As a final step, we save the functions as a script file called preprocess_mobility_trends.py so that we can load and use the functions in other notebooks.

%%writefile preprocess_mobility_trends.py


def subperiod_mobility_trends(data, start_date, end_date):
    """
    Add your mobility data in `data`.

    This function selects a subperiod of the mobility data based on prespecified start data and end date.
    """
    mobility_trends = data[
        data["date"].isin(pd.date_range(start=start_date, end=end_date))
    ]
    return mobility_trends


def rename_mobility_trends(data):
    """
    This function renames the column headings of the six mobility categories.
    """
    mobility_trends_renamed = data.rename(
        columns={
            "retail_and_recreation_percent_change_from_baseline": "Retail_Recreation",
            "grocery_and_pharmacy_percent_change_from_baseline": "Grocery_Pharmacy",
            "parks_percent_change_from_baseline": "Parks",
            "transit_stations_percent_change_from_baseline": "Transit_stations",
            "workplaces_percent_change_from_baseline": "Workplaces",
            "residential_percent_change_from_baseline": "Residential",
        }
    )

[Items stored in a collection]
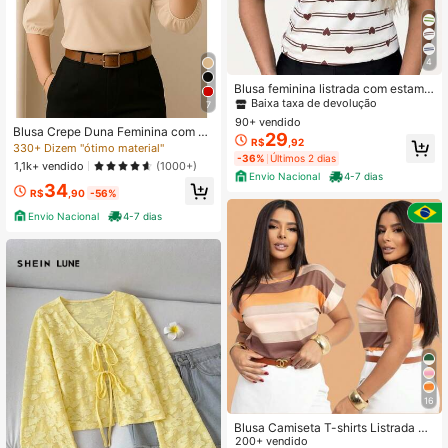
4
10+ Dizem "suave"
Baixa taxa de devolução
Blusa feminina listrada com estamp
a de corações, manga curta e gola r
10+ Dizem "suave"
10+ Dizem "suave"
7
edonda, modelo casual em viscose
90+ vendido
Baixa taxa de devolução
Baixa taxa de devolução
com modelagem regular.
Blusa Crepe Duna Feminina com M
29
10+ Dizem "suave"
R$
,92
anga 3/4 Bufante Plus Size e Slim
330+ Dizem "ótimo material"
Baixa taxa de devolução
-36%
Últimos 2 dias
1,1k+ vendido
(1000+)
Envio Nacional
4-7 dias
34
R$
,90
-56%
Envio Nacional
4-7 dias
16
Blusa Camiseta T-shirts Listrada Fe
minina Manga Dobrada Moda Verão
200+ vendido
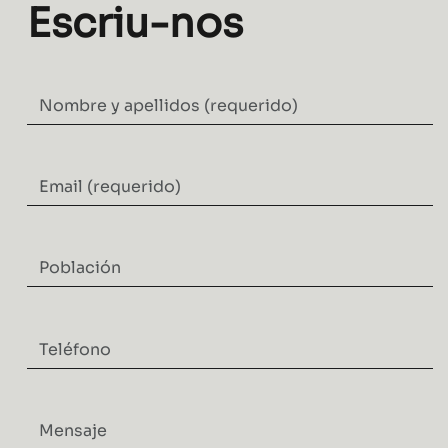
Escriu-nos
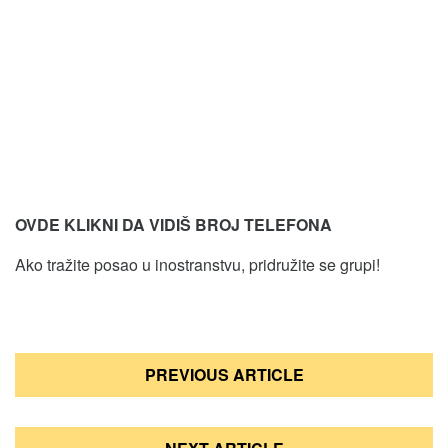
OVDE KLIKNI DA VIDIŠ BROJ TELEFONA
Ako tražite posao u inostranstvu, pridružite se grupi!
Кретање
PREVIOUS ARTICLE
чланка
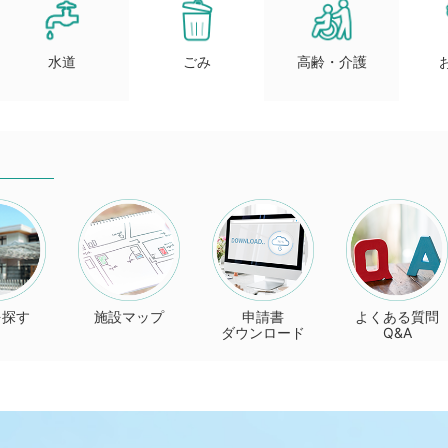
水道
ごみ
高齢・介護
を探す
施設マップ
申請書
よくある質問
ダウンロード
Q&A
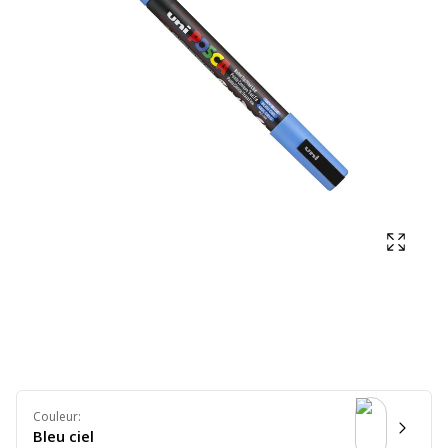
Affich
Couleur
:
Bleu ciel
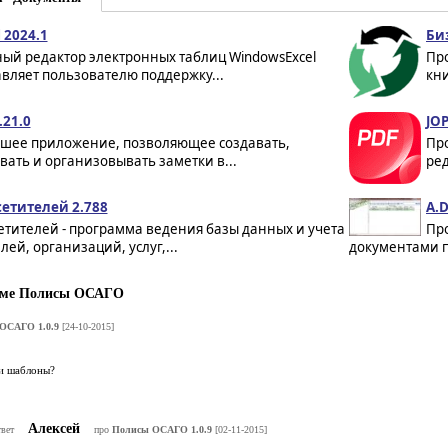
 2024.1
Биз
ный редактор электронных таблиц WindowsExcel
Пр
вляет пользователю поддержку...
кни
.21.0
JOP
ее приложение, позволяющее создавать,
Про
ать и организовывать заметки в...
ред
сетителей 2.788
A.
етителей - программа ведения базы данных и учета
Про
лей, организаций, услуг,...
документами п
мме Полисы ОСАГО
ОСАГО 1.0.9
[24-10-2015]
ли шаблоны?
Алексей
твет
про
Полисы ОСАГО 1.0.9
[02-11-2015]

■ WHAT TO WORK ON: Output the portion of the mobility trends page that begins at the words "As a final step, we" and stops after the words "and end date.". The data shown here has no role in this exercise.

■ ANSWER FOR THE TASK:
As a final step, we save the functions as a script file called preprocess_mobility_trends.py so that we can load and use the functions in other notebooks.

%%writefile preprocess_mobility_trends.py


def subperiod_mobility_trends(data, start_date, end_date):
    """
    Add your mobility data in `data`.

    This function selects a subperiod of the mobility data based on prespecified start data and end date.